Considerando as diretrizes à luz de uma nova museologia, os espaços de memória e os museus têm grande relevância e possibilidade de transformação e de ressignificação social, seja pela forma como divulgam seus conteúdos para distintos públicos e como atuam na comunidade, seja pelas escolhas dos temas apresentados e trabalhados de modo a valorizar determinadas narrativas, sujeitos e histórias. Neste estudo, foram levantados os números de museus, locais de exposição e de memória da cidade de São Paulo, seguidos de uma breve análise do que neles é apresentado. Além disso, também foram aferidos o número de instituições e sua temática principal, objetivando entender se nelas são contempladas narrativas de pessoas com deficiência.

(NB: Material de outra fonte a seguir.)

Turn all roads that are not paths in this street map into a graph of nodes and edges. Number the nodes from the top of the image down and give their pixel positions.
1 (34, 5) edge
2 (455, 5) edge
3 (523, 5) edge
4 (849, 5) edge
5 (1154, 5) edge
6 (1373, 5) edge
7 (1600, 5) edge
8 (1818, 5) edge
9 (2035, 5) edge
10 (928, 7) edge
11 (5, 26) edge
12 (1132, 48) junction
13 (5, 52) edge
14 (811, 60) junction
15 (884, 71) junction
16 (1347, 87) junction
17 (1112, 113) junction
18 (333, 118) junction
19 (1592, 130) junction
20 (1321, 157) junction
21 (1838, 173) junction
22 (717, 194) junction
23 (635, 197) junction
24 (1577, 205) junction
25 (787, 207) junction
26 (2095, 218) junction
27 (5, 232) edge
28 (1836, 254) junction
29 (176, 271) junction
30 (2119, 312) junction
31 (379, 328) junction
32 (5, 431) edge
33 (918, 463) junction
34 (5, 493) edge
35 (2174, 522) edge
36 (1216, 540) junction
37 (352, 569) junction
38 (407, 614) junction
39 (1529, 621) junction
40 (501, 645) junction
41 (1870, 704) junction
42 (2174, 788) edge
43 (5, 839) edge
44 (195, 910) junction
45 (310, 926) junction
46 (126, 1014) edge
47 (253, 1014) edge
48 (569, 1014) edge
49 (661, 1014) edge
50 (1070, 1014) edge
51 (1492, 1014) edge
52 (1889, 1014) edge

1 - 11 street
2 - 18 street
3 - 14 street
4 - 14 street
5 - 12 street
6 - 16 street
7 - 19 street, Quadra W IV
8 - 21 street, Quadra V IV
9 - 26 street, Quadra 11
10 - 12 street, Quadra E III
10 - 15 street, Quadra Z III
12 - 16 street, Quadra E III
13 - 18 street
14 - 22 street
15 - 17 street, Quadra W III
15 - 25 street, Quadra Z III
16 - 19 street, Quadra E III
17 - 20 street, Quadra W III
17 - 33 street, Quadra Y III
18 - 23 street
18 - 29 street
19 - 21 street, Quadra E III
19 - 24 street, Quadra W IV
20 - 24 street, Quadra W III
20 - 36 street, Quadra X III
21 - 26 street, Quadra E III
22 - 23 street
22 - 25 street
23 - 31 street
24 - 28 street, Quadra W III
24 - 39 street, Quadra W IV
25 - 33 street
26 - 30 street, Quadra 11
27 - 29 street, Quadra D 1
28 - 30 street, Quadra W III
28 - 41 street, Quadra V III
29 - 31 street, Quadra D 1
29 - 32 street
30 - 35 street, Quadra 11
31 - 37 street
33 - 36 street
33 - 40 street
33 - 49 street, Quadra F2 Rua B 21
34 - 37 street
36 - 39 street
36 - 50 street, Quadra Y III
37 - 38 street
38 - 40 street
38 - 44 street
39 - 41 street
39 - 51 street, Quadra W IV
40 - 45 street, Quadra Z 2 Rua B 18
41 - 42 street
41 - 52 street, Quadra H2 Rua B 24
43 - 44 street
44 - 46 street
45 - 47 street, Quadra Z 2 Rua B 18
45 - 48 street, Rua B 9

Partindo do princípio de que os museus são espaços de grande relevância e de construção simbólica, é importante considerarmos que não fazer parte desses espaços, ou fazer parte de uma forma distorcida, pode colaborar com a falta de engajamento e de inclusão de determinados grupos sociais. Um exemplo de instituições que incluem tais grupos de forma distorcida são as que expõem vestimentas/acessórios de pessoas que viveram em determinado local e sofriam com acromegalia, uma doença rara que tem como característica o crescimento exagerado de pés, mãos e outros membros. Nesses locais, esses objetos são tratados como raridades e como elementos exóticos, ainda que, no fundo, façam parte de um contexto que traz, inclusive, sofrimento psíquico.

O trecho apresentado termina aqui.